Exactly repeat all the records below, omitting the images they hold.
[EXTRACTED DATA — start]
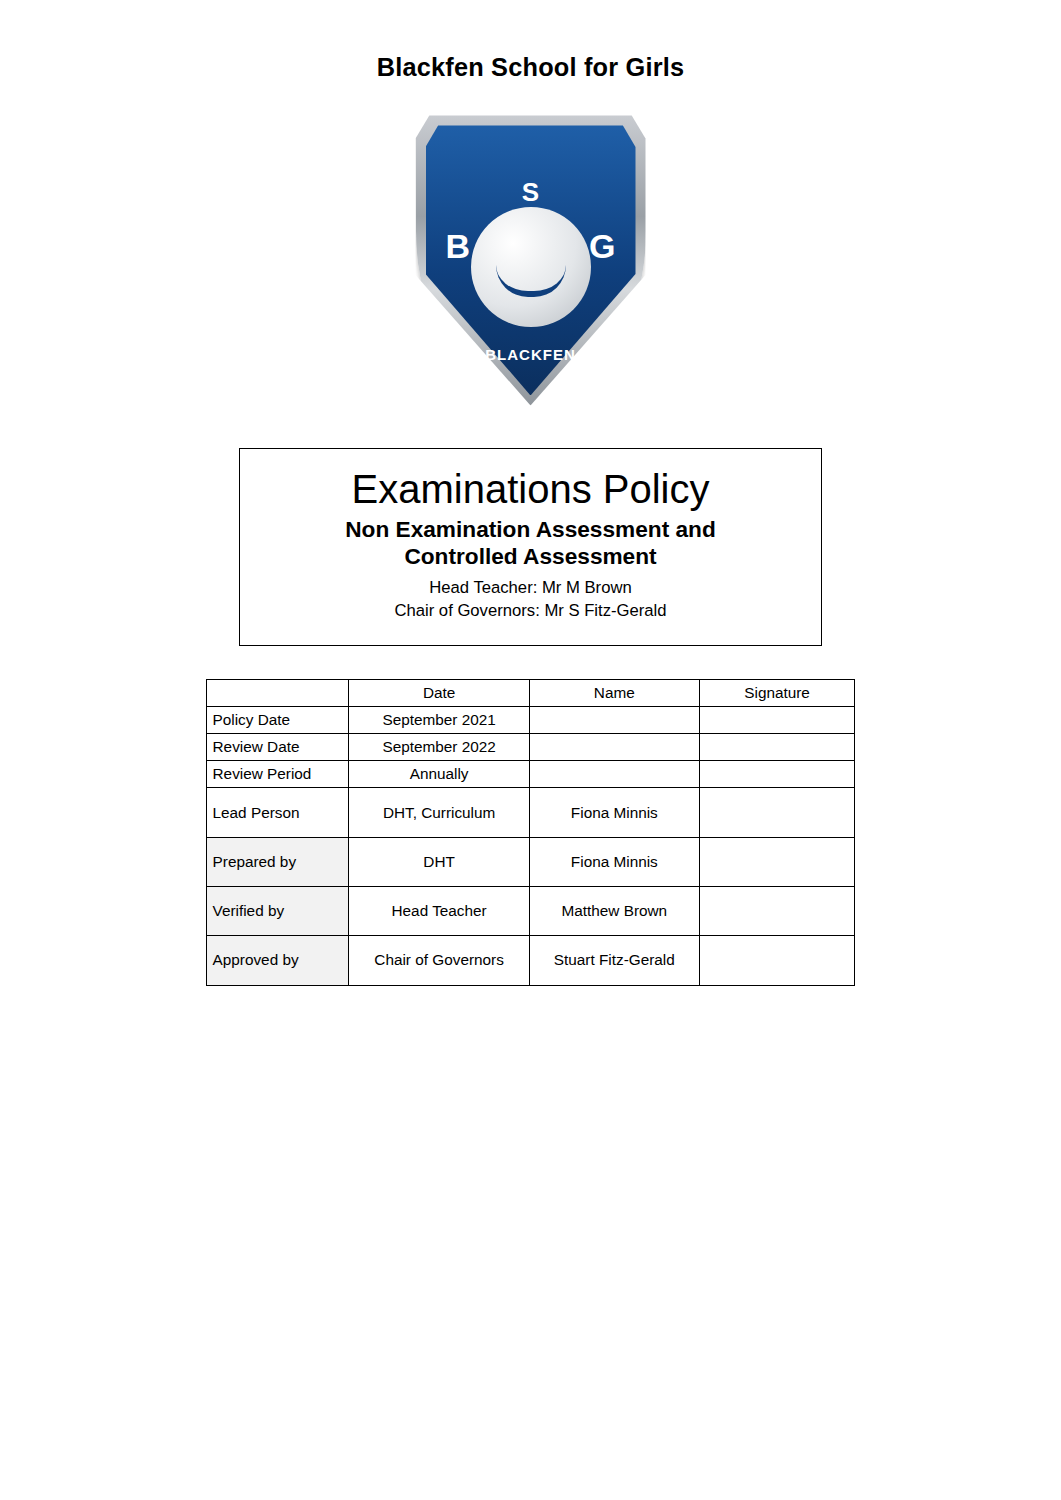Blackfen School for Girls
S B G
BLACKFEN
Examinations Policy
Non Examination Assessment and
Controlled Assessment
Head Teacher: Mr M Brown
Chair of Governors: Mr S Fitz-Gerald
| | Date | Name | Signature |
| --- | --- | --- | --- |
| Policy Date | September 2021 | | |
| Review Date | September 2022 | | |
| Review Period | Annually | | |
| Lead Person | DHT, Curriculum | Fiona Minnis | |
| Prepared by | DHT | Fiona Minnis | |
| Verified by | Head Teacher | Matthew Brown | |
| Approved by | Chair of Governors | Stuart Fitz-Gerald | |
[EXTRACTED DATA — finish]
- [ANSWER TO THIS EXERCISE]:
Blackfen School for Girls
S B G
BLACKFEN
Examinations Policy
Non Examination Assessment and
Controlled Assessment
Head Teacher: Mr M Brown
Chair of Governors: Mr S Fitz-Gerald
| | Date | Name | Signature |
| --- | --- | --- | --- |
| Policy Date | September 2021 | | |
| Review Date | September 2022 | | |
| Review Period | Annually | | |
| Lead Person | DHT, Curriculum | Fiona Minnis | |
| Prepared by | DHT | Fiona Minnis | |
| Verified by | Head Teacher | Matthew Brown | |
| Approved by | Chair of Governors | Stuart Fitz-Gerald | |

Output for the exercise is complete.